Snap off a reference image and shoot in RAW sunlight mode all day. Then batch correct with about 5 mouse clicks in Adobe Raw converter (or lightroom) in post... simple. easy. and sometimes fun if you use a different colour cast later on ! 
This helps too.. perfect example of not having to do a custom white balance...
You are in church, different lighting (stainglass colour casts, fluro and incandesent bulbs all burning with sunlight streaming through skylights..), and you snap a flowergirl being really cute in awkward lighting...
My way... shoot the girl when she is cute... go over and snap off the (in my case WHIBAL) grey card or reference thingy you have... done.
Setting a custom white balance to shoot the girl in that light.. fiddly.. messy... fraught with dial fiddling delays... which you can't afford, so you don't miss the next moment..


----------



## onedayillknowbetter (Dec 30, 2010)

* **Rows from a dataset**:
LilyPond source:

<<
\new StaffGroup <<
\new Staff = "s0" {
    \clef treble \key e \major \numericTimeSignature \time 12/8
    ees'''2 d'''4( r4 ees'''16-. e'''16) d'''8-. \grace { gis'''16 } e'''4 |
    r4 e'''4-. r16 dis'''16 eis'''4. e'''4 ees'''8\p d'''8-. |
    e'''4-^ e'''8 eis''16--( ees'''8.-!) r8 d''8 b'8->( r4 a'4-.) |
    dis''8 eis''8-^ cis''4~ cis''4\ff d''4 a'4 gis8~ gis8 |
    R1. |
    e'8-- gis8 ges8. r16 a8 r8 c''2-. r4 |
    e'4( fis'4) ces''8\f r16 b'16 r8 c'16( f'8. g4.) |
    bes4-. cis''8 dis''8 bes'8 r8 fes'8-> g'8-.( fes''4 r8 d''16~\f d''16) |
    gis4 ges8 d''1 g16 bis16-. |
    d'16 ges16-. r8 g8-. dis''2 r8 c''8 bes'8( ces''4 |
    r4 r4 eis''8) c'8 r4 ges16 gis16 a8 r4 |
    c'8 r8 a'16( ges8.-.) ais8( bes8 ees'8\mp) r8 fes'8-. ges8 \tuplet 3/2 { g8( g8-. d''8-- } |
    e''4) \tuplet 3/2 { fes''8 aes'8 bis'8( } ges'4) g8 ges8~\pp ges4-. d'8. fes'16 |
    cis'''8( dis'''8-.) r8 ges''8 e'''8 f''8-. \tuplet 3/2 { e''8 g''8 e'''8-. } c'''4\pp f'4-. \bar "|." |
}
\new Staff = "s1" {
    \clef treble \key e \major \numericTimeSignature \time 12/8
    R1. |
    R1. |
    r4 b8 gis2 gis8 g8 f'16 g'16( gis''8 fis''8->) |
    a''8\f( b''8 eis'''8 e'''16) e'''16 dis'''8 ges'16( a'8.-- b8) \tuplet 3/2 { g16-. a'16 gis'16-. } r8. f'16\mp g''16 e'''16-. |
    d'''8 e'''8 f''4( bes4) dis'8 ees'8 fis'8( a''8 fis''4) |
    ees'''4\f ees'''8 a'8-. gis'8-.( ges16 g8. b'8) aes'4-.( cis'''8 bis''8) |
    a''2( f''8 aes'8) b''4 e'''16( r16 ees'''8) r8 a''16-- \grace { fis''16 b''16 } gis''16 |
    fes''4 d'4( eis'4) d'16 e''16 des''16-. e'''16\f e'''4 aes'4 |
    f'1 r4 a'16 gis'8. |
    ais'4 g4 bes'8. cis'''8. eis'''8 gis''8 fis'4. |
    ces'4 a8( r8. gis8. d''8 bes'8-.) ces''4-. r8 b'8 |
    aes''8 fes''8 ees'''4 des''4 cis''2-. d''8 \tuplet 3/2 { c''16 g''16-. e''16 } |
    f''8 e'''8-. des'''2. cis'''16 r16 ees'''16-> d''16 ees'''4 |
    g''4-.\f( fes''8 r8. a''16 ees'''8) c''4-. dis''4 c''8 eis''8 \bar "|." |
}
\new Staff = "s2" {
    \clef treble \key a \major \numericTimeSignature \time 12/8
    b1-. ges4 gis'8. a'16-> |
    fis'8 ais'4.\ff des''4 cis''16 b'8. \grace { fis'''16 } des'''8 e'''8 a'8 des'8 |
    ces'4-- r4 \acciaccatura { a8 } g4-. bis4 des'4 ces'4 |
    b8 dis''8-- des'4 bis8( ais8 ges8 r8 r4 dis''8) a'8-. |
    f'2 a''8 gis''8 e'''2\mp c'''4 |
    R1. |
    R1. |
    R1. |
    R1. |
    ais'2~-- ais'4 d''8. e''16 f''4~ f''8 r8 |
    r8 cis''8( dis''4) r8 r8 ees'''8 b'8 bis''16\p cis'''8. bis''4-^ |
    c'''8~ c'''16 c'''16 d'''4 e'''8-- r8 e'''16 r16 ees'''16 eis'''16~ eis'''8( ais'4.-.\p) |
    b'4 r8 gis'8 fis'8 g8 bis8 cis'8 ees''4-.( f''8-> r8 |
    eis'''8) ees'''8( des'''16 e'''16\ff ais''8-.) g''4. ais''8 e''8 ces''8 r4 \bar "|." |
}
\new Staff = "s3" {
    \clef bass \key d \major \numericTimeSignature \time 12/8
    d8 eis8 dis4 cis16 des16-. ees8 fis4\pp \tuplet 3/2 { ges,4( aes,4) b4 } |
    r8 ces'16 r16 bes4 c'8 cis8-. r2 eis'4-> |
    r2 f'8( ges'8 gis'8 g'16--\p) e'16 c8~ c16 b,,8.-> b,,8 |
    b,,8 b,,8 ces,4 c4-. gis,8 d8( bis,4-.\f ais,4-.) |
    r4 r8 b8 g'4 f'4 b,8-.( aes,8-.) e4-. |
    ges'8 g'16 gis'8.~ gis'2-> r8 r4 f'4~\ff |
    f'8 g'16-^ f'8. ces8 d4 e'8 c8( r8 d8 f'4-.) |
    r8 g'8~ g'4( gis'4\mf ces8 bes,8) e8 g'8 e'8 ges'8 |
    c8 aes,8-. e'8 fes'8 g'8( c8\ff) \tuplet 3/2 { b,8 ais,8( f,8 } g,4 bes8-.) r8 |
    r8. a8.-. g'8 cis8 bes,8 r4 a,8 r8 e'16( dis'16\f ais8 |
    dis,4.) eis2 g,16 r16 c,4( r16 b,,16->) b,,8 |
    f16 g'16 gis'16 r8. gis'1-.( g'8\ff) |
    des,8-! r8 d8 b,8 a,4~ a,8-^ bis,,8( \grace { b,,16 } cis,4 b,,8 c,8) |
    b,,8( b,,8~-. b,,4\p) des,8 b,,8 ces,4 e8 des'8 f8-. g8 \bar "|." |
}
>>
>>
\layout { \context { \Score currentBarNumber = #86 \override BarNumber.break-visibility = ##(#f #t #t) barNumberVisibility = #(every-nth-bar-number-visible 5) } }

* **SHORT EXERCISE 1**: Quote the white balance text word for word, starting at the words containing "This helps too.." and ending with "in awkward lighting...".
* **SHORT EXERCISE 2**: Summarize the white balance text in two sentences.
* **SHORT EXERCISE 3**: Carry on the white balance text from the point where it stops.

* **RESULT 1**:
This helps too.. perfect example of not having to do a custom white balance...
You are in church, different lighting (stainglass colour casts, fluro and incandesent bulbs all burning with sunlight streaming through skylights..), and you snap a flowergirl being really cute in awkward lighting...

* **RESULT 2**: The writer recommends shooting RAW in sunlight mode, photographing a reference image such as a grey card, and then batch-correcting the shots in Adobe's Raw converter or Lightroom with about five mouse clicks. In a church with mixed lighting, for example, this lets the writer photograph a flowergirl at the right moment and then snap the card, while setting a custom white balance would be fiddly and could mean missing the next moment.

* **RESULT 3**:
White Balance is one of the touchiest things when editing photos, I've found.  It really sets the professionals apart from the amateurs, in my opinion.  I have gone back and forth between manual white balance and auto a few times, and right now I'm shooting RAW auto WB.  I edit in Lightroom, and usually just select all the photos taken in the same settting/with the same light, and sync the WB settings to those.  When I get to a new setting while editing, I do the same, and so on.  I've found that it works pretty well.  Each individual image might need one or two degrees adjustment, but all in all, it saves time for me in the end.

I'm not sure your experience level, but if you have the opportunity to work in a color darkroom [again], I definitely recommend taking it.  It might be a little costly, but consider it an investment for the long term!  Seriously, holding the gels in front of prints to see what needs to be corrected totally makes it easier to recognize the issue on a computer screen.  Again, just my opinion, but something I have found extremely valuable.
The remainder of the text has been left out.